Since I've had some run-ins with RandallB in the past, I didn't and don't consider it an enjoyable use of my time to respond to his response.

Hopefully the point I wanted to make has been made, though.
yogi
#125
Jan24-06, 11:49 PM
P: 1,473
Pervect - I appreciate your comments and frequently read your posts although a cannot always make a sensible response. See Below
yogi
#126
Jan25-06, 12:19 AM
P: 1,473
Pervect - I appreciate your comments and frequently read your posts although often cannot make a worthwhile response.

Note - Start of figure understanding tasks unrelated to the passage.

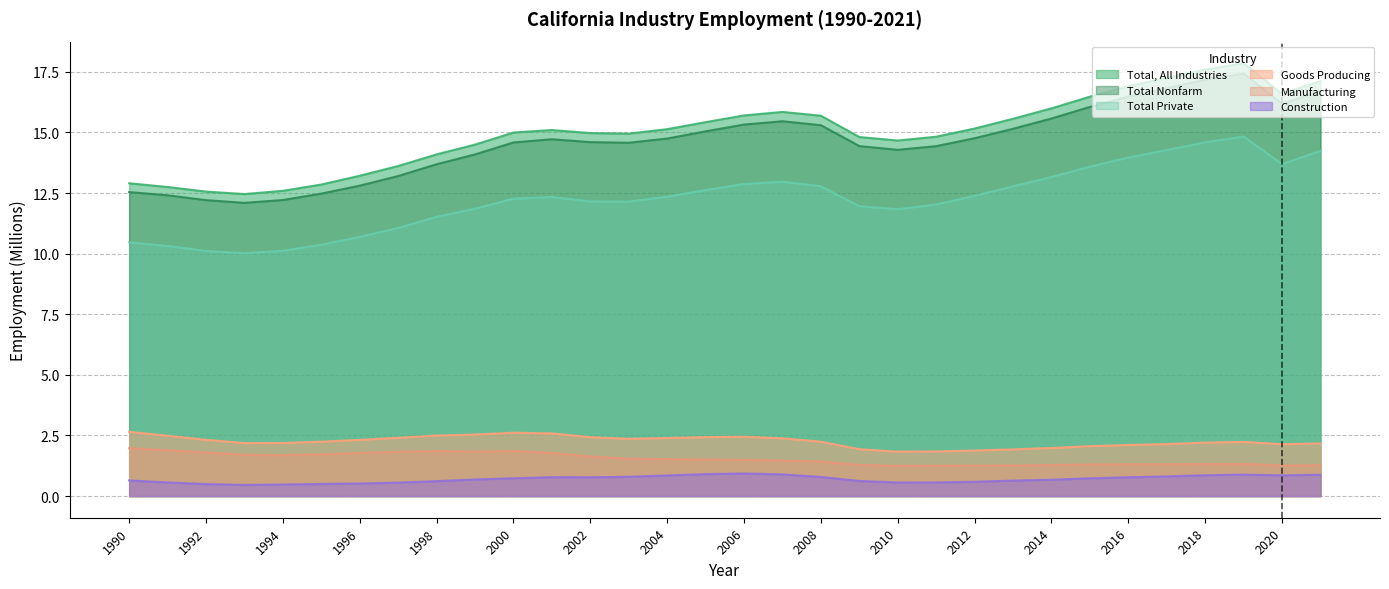

Reading left to right, transcribe all the data shown in this chart.

Total, All Industries: 1990=12.9	1991=12.7	1992=12.6	1993=12.5	1994=12.6	1995=12.9	1996=13.2	1997=13.6	1998=14.1	1999=14.5	2000=15.0	2001=15.1	2002=15.0	2003=15.0	2004=15.1	2005=15.4	2006=15.7	2007=15.8	2008=15.7	2009=14.8	2010=14.7	2011=14.8	2012=15.2	2013=15.6	2014=16.0	2015=16.5	2016=16.9	2017=17.2	2018=17.6	2019=17.9	2020=16.6	2021=17.1
Total Nonfarm: 1990=12.5	1991=12.4	1992=12.2	1993=12.1	1994=12.2	1995=12.5	1996=12.8	1997=13.2	1998=13.7	1999=14.1	2000=14.6	2001=14.7	2002=14.6	2003=14.6	2004=14.7	2005=15.0	2006=15.3	2007=15.5	2008=15.3	2009=14.4	2010=14.3	2011=14.4	2012=14.8	2013=15.2	2014=15.6	2015=16.1	2016=16.5	2017=16.8	2018=17.2	2019=17.4	2020=16.2	2021=16.7
Total Private: 1990=10.5	1991=10.3	1992=10.1	1993=10.0	1994=10.1	1995=10.4	1996=10.7	1997=11.1	1998=11.5	1999=11.9	2000=12.3	2001=12.3	2002=12.2	2003=12.1	2004=12.4	2005=12.6	2006=12.9	2007=13.0	2008=12.8	2009=12.0	2010=11.8	2011=12.0	2012=12.4	2013=12.8	2014=13.2	2015=13.6	2016=14.0	2017=14.3	2018=14.6	2019=14.8	2020=13.7	2021=14.2
Goods Producing: 1990=2.6	1991=2.5	1992=2.3	1993=2.2	1994=2.2	1995=2.2	1996=2.3	1997=2.4	1998=2.5	1999=2.5	2000=2.6	2001=2.6	2002=2.4	2003=2.4	2004=2.4	2005=2.4	2006=2.4	2007=2.4	2008=2.2	2009=1.9	2010=1.8	2011=1.8	2012=1.9	2013=1.9	2014=2.0	2015=2.1	2016=2.1	2017=2.1	2018=2.2	2019=2.2	2020=2.1	2021=2.2
Manufacturing: 1990=2.0	1991=1.9	1992=1.8	1993=1.7	1994=1.7	1995=1.7	1996=1.8	1997=1.8	1998=1.9	1999=1.8	2000=1.9	2001=1.8	2002=1.6	2003=1.5	2004=1.5	2005=1.5	2006=1.5	2007=1.5	2008=1.4	2009=1.3	2010=1.2	2011=1.3	2012=1.3	2013=1.3	2014=1.3	2015=1.3	2016=1.3	2017=1.3	2018=1.3	2019=1.3	2020=1.3	2021=1.3
Construction: 1990=0.6	1991=0.6	1992=0.5	1993=0.5	1994=0.5	1995=0.5	1996=0.5	1997=0.6	1998=0.6	1999=0.7	2000=0.7	2001=0.8	2002=0.8	2003=0.8	2004=0.9	2005=0.9	2006=0.9	2007=0.9	2008=0.8	2009=0.6	2010=0.6	2011=0.6	2012=0.6	2013=0.6	2014=0.7	2015=0.7	2016=0.8	2017=0.8	2018=0.9	2019=0.9	2020=0.9	2021=0.9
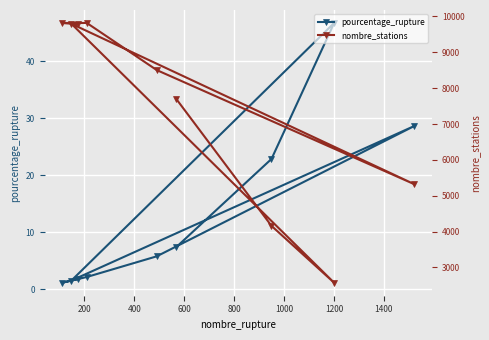

What is the value of the pourcentage_rupture point at the 9th from the left?

28.6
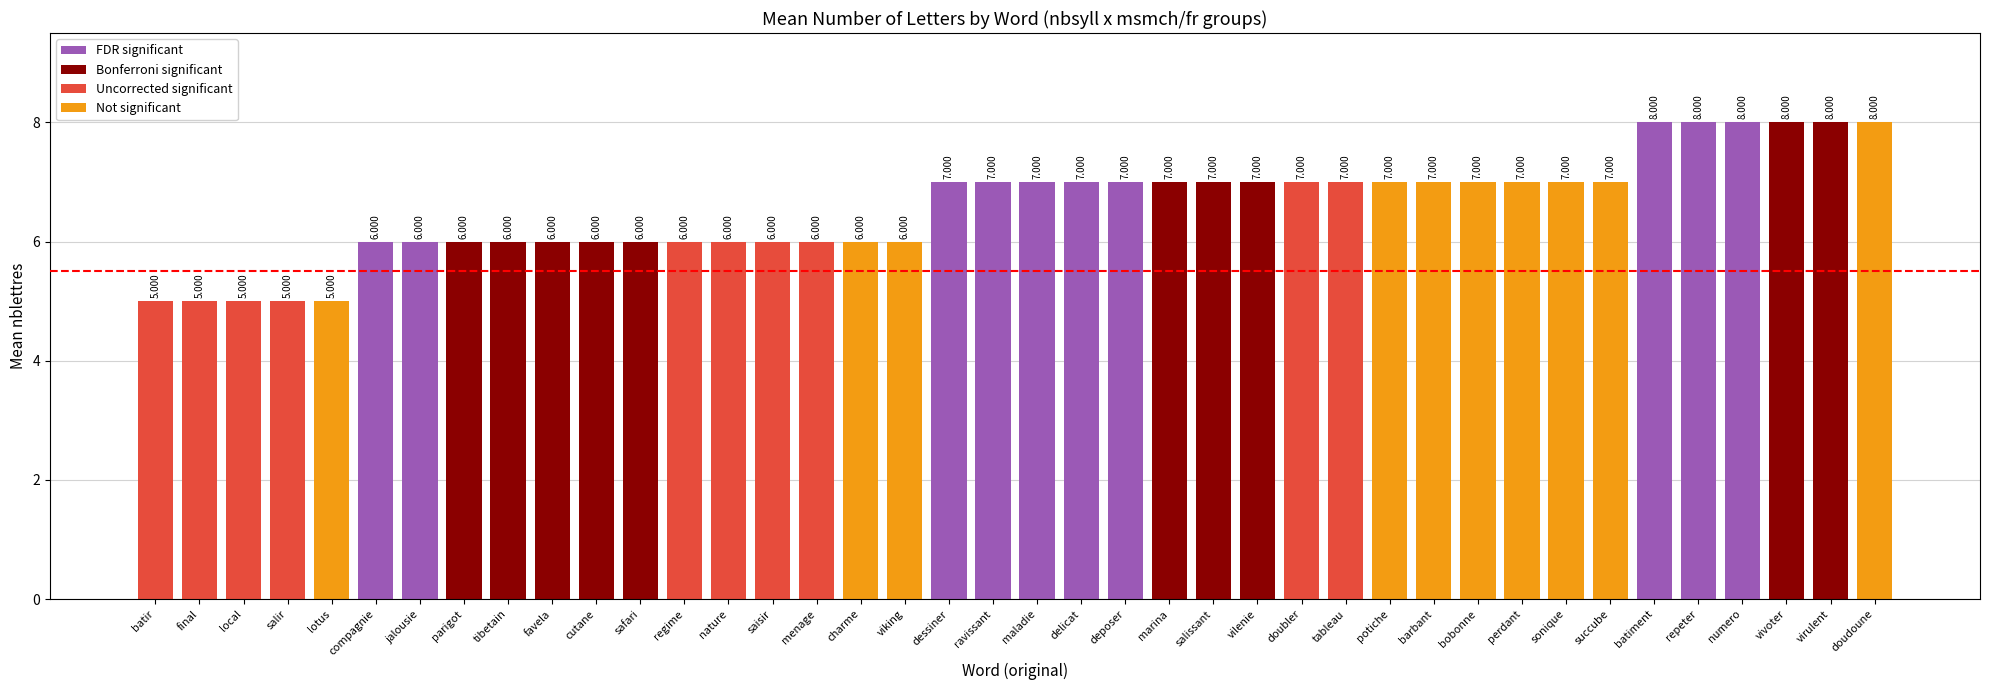

Which series has the largest total across all categories?

FDR significant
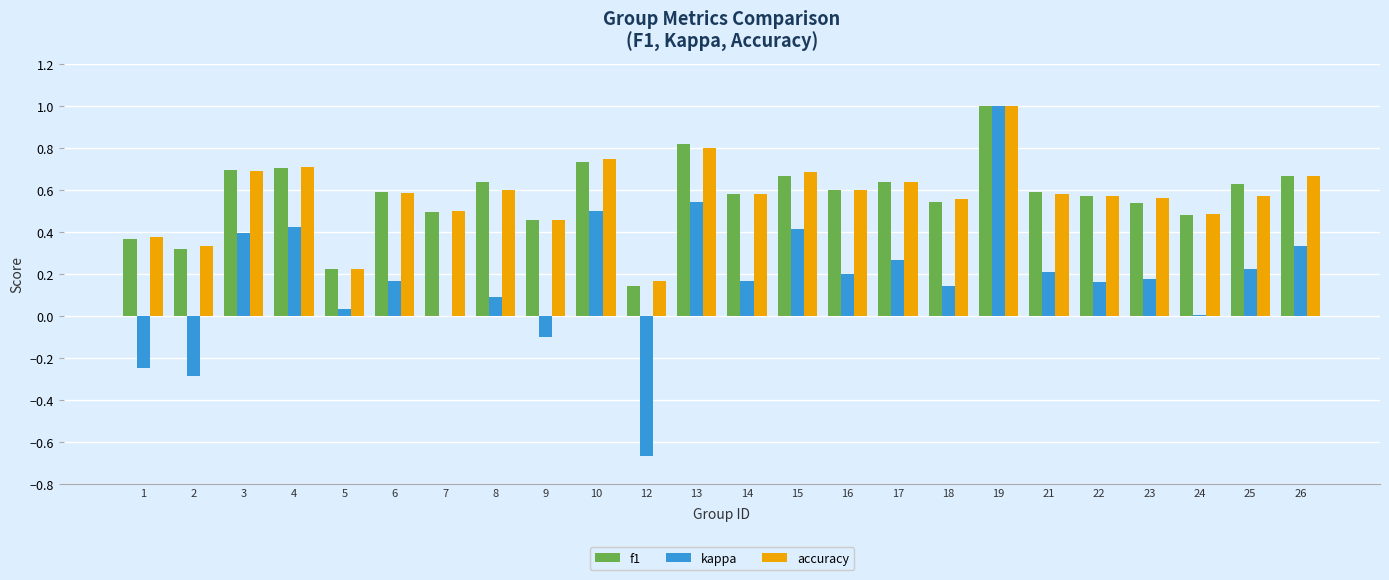

Which label corresponds to the largest value in the chart?

19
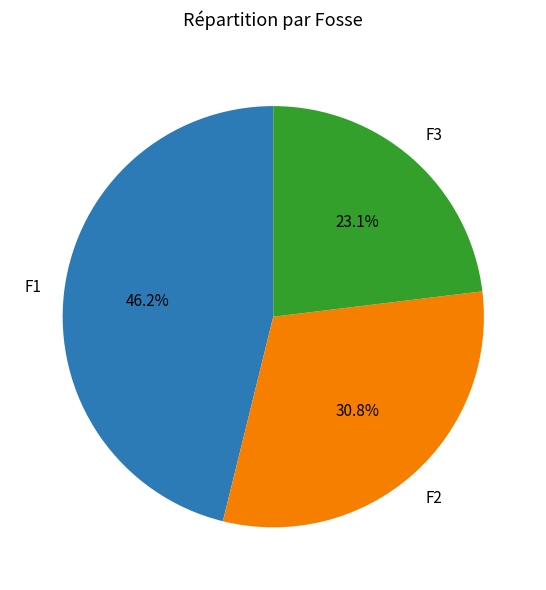

How many segments does this pie chart have?

3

I do recall at one time in another thread you made a statement that the time discrepancy is physically explainable - but then the direction of the thread veered off along other lines as is often the case - so i wasn't able to get back to the subject

In my previous posts on this thread I have tried to target the situation Einstein created when he combined the relationships that were obtained from observations in another frame - specifically to my way of thinking there is a quantum jump from the notion of two observers in relative motion drawing identical conclusions about lengths and clock rates in the other frame - as opposed to the idea that one of two synchronized clocks put in motion will run slower than the one that was not moved. There is a real loss of time between the clocks when they are later compared - in other words, did Einstein get the right answer for the wrong reason - or by intuition. He does not attempt to justify or even rationalize this - it works to explain the experiments - but it doesn't follow from the initial postulates of SR - in one sense it seems to require its own special postulate and - i guess what i am saying is that something is missing.